On February 24, 2022, Russia started a full-scale war in Europe by invading Ukraine. The European community answered with sanctioning the aggressor, which meant the end for many partnerships, including ones in the space niche. The problem was European Space Agency (ESA) had relied on Russian involvement for far too long, which affected many planned missions.
Still, no person or entity is truly irreplaceable, and Russian technology with its rockets is not an exception. By further integrating Ukraine into its infrastructure, ESA can gain a valuable partner because the Ukrainian space industry, along with its established businessmen like Max Polyakov, has what it takes to fully replace Russian tech.
ExoMars Mission & Its Future
The ESA ended its ExoMars mission cooperation with Russia on July 13, 2022. Based on the original plan, the Russian Proton was supposed to launch a European Mars rover to the Red Planet. Plus, Russia has been responsible for developing navigation equipment and parts of the landing platform.
According to Josef Aschbacher, Director General at the ESA, the decision to exclude Russia from its project was very tough — even more so on the much-anticipated ExoMars mission. However, ESA chose to remain true to international law and respect for other countries sovereignty.
Proton was not the only Russian rocket ESA had to discard. Soyuz ST-B planned to launch two French navigation satellites for the Galileo constellation, had to be abandoned, too. The Soyuz rocket series have been launching plenty of spacecraft for the ESA, but right now, no further missions are scheduled for any foreseeable future.
Of course, ESA immediately started looking for replacements, aiming for Ariane 6 and Vega-C heavy rockets as the most suitable options. Ariane 6 is already in testing, and once the results are in, ESA should come to a decision about using this rocket.

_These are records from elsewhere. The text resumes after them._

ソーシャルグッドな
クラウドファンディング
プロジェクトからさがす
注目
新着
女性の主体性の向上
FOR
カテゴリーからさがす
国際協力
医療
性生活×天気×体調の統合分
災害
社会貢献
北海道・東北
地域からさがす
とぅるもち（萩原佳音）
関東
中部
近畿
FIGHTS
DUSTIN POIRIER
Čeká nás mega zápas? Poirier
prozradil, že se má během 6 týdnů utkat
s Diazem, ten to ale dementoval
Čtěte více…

Vega-C seems an even better candidate to replace both Soyuz and Proton. Its primary benefit is that most European countries, including Ukraine, are manufacturing Vega modules and component parts. Ukraine, in particular, has both the scientific base and experience to engage in rocket design and production. More than that, it has world-class space entrepreneurs like Max Polyakov, who has already built several successful space businesses.
Space companies founded by Max Polyakov have already gained a trusted reputation in the international space industry and now employ lots of highly-qualified space experts from major scientific communities around the world, including Europe and the USA. The international space entrepreneur with Ukrainian roots is successfully developing several companies that offer Earth monitoring from space and soon plans to deploy an entire constellation of SAR and optical satellites for improved analytics. Some of Max Polyakov’s other companies focus on rocket building, while other engineers worked on developing lunar landing equipment according to NASA-awarded contracts.
What About ESA Moon Missions?
NASA is not the only organization hoping to return to the Moon. ESA is working on four lunar exploration initiatives as well: Lunar Resurs, Orion spacecraft, ISRU, and Heracles lunar sample extraction project.
The original goal of the Lunar Resurs program was to send a scientific mission to our planet’s satellite and study the soil under its surface. Once again, Russian space agency Roscosmos was involved — this time, for landing module development. Russian engineers have already started working on the project, but in all fairness, did not come up with anything particularly new. They intended to use old Soviet developments dating half a century back. The plan was to upgrade one of the Soviet Moon landers, Luna, by installing a PILOT navigation system and a PROSPECT lunar drill. The ‘new’ Luna-25 lander was also supposed to carry a chemical lab ProSPA.
The irony of this whole situation is not only using 50-year-old developments; it is using 50-year-old developments made in the Ukrainian city Dnipro, a major space hub back in the USSR and up to this day. Fortunately for Ukraine, Dnipro R&D and space facilities did not stand still and came up with modern engineering solutions over the past sixty years.
Ukrainian Space Industry & Technologies Today
Today, the Ukrainian space sector can offer way more than last-century Soviet designs as the recently updated Space Program from the State Space Agency of Ukraine (SSAU) presupposes building modern spacecraft.
The private space sector does not stand still either. One of the brightest examples are ion engines for orbiters and satellites. The main benefit of such tech is that ion engines are smaller and more lightweight thanks to their low-power batteries. At the same time, they are even more effective than bulkier engines.
ESA’s Reasons for Working with Ukraine
Ukrainian space industry can offer more innovative technologies than Russia, but this is not the only reason for cooperating with this country. Ukraine has a highly-trained, creative, and cost-effective workforce. Besides, involving Ukrainian-born business figures with international space experience, like Max Polyakov, can help open up plenty of New Space opportunities for the ESA.
Besides, severing ties with Russia means that ESA needs new partners, and steps have already been taken in this direction. ESA increased its cooperation with Ukraine in 2014, and now the country is an active contributor to many international space initiatives, including NASA’s Artemis. By further strengthening the ESA Ukraine cooperation and relations with entrepreneurs like Max Polyakov, European Space Agency will gain a reliable partner on many missions. Most importantly, ESA will access a talented pool of space experts and exceptionally-trained engineers.